• What the task requires: Please reproduce every line of the entries below without changing anything.

[Data taken from a collection]
______

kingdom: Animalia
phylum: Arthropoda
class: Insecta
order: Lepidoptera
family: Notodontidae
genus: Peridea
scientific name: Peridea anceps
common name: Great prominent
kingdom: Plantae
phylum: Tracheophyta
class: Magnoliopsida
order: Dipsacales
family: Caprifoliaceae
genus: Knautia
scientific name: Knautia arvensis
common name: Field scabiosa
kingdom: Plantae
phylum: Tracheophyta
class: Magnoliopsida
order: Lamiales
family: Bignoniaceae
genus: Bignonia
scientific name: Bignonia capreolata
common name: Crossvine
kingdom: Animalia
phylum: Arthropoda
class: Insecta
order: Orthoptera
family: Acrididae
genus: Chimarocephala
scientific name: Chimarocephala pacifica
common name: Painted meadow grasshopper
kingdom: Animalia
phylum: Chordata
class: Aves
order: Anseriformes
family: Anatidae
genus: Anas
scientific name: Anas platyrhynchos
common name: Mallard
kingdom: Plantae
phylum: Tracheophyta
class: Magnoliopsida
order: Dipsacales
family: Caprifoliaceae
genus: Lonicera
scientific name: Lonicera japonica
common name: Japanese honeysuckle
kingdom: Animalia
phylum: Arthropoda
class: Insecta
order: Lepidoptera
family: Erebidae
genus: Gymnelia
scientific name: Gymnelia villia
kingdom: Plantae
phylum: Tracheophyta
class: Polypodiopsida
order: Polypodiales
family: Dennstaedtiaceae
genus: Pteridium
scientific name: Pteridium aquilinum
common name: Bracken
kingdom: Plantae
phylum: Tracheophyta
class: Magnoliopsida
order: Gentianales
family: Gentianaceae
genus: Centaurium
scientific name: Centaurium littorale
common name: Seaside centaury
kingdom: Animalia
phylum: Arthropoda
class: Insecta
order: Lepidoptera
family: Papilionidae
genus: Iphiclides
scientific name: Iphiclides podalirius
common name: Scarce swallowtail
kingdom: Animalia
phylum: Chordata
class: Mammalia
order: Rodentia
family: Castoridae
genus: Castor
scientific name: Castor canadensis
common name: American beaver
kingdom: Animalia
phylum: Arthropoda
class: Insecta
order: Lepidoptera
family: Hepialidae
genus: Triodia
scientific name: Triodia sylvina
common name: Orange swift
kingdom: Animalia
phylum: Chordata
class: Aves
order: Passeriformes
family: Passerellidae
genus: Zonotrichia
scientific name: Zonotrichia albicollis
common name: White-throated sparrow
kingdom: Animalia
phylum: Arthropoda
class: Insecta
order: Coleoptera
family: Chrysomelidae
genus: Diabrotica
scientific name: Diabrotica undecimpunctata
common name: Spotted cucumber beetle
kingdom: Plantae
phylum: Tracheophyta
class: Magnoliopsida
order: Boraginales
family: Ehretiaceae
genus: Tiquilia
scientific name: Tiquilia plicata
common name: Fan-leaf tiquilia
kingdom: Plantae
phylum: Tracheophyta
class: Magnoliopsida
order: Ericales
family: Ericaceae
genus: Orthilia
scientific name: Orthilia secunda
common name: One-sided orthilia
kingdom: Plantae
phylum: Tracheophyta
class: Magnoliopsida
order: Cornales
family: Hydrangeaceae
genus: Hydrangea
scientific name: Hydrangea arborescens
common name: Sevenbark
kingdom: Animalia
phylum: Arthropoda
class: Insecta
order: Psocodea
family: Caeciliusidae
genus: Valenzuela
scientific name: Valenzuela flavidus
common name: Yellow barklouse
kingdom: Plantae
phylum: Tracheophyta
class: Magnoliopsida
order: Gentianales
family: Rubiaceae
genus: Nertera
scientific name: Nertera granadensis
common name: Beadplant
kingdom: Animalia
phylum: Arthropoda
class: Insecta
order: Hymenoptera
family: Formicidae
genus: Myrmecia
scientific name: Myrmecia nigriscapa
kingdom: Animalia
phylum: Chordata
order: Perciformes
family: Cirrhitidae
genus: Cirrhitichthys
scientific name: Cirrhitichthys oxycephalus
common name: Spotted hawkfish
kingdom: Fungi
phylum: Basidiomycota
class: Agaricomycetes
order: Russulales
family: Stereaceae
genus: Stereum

______

• Task solution:
kingdom: Animalia
phylum: Arthropoda
class: Insecta
order: Lepidoptera
family: Notodontidae
genus: Peridea
scientific name: Peridea anceps
common name: Great prominent
kingdom: Plantae
phylum: Tracheophyta
class: Magnoliopsida
order: Dipsacales
family: Caprifoliaceae
genus: Knautia
scientific name: Knautia arvensis
common name: Field scabiosa
kingdom: Plantae
phylum: Tracheophyta
class: Magnoliopsida
order: Lamiales
family: Bignoniaceae
genus: Bignonia
scientific name: Bignonia capreolata
common name: Crossvine
kingdom: Animalia
phylum: Arthropoda
class: Insecta
order: Orthoptera
family: Acrididae
genus: Chimarocephala
scientific name: Chimarocephala pacifica
common name: Painted meadow grasshopper
kingdom: Animalia
phylum: Chordata
class: Aves
order: Anseriformes
family: Anatidae
genus: Anas
scientific name: Anas platyrhynchos
common name: Mallard
kingdom: Plantae
phylum: Tracheophyta
class: Magnoliopsida
order: Dipsacales
family: Caprifoliaceae
genus: Lonicera
scientific name: Lonicera japonica
common name: Japanese honeysuckle
kingdom: Animalia
phylum: Arthropoda
class: Insecta
order: Lepidoptera
family: Erebidae
genus: Gymnelia
scientific name: Gymnelia villia
kingdom: Plantae
phylum: Tracheophyta
class: Polypodiopsida
order: Polypodiales
family: Dennstaedtiaceae
genus: Pteridium
scientific name: Pteridium aquilinum
common name: Bracken
kingdom: Plantae
phylum: Tracheophyta
class: Magnoliopsida
order: Gentianales
family: Gentianaceae
genus: Centaurium
scientific name: Centaurium littorale
common name: Seaside centaury
kingdom: Animalia
phylum: Arthropoda
class: Insecta
order: Lepidoptera
family: Papilionidae
genus: Iphiclides
scientific name: Iphiclides podalirius
common name: Scarce swallowtail
kingdom: Animalia
phylum: Chordata
class: Mammalia
order: Rodentia
family: Castoridae
genus: Castor
scientific name: Castor canadensis
common name: American beaver
kingdom: Animalia
phylum: Arthropoda
class: Insecta
order: Lepidoptera
family: Hepialidae
genus: Triodia
scientific name: Triodia sylvina
common name: Orange swift
kingdom: Animalia
phylum: Chordata
class: Aves
order: Passeriformes
family: Passerellidae
genus: Zonotrichia
scientific name: Zonotrichia albicollis
common name: White-throated sparrow
kingdom: Animalia
phylum: Arthropoda
class: Insecta
order: Coleoptera
family: Chrysomelidae
genus: Diabrotica
scientific name: Diabrotica undecimpunctata
common name: Spotted cucumber beetle
kingdom: Plantae
phylum: Tracheophyta
class: Magnoliopsida
order: Boraginales
family: Ehretiaceae
genus: Tiquilia
scientific name: Tiquilia plicata
common name: Fan-leaf tiquilia
kingdom: Plantae
phylum: Tracheophyta
class: Magnoliopsida
order: Ericales
family: Ericaceae
genus: Orthilia
scientific name: Orthilia secunda
common name: One-sided orthilia
kingdom: Plantae
phylum: Tracheophyta
class: Magnoliopsida
order: Cornales
family: Hydrangeaceae
genus: Hydrangea
scientific name: Hydrangea arborescens
common name: Sevenbark
kingdom: Animalia
phylum: Arthropoda
class: Insecta
order: Psocodea
family: Caeciliusidae
genus: Valenzuela
scientific name: Valenzuela flavidus
common name: Yellow barklouse
kingdom: Plantae
phylum: Tracheophyta
class: Magnoliopsida
order: Gentianales
family: Rubiaceae
genus: Nertera
scientific name: Nertera granadensis
common name: Beadplant
kingdom: Animalia
phylum: Arthropoda
class: Insecta
order: Hymenoptera
family: Formicidae
genus: Myrmecia
scientific name: Myrmecia nigriscapa
kingdom: Animalia
phylum: Chordata
order: Perciformes
family: Cirrhitidae
genus: Cirrhitichthys
scientific name: Cirrhitichthys oxycephalus
common name: Spotted hawkfish
kingdom: Fungi
phylum: Basidiomycota
class: Agaricomycetes
order: Russulales
family: Stereaceae
genus: Stereum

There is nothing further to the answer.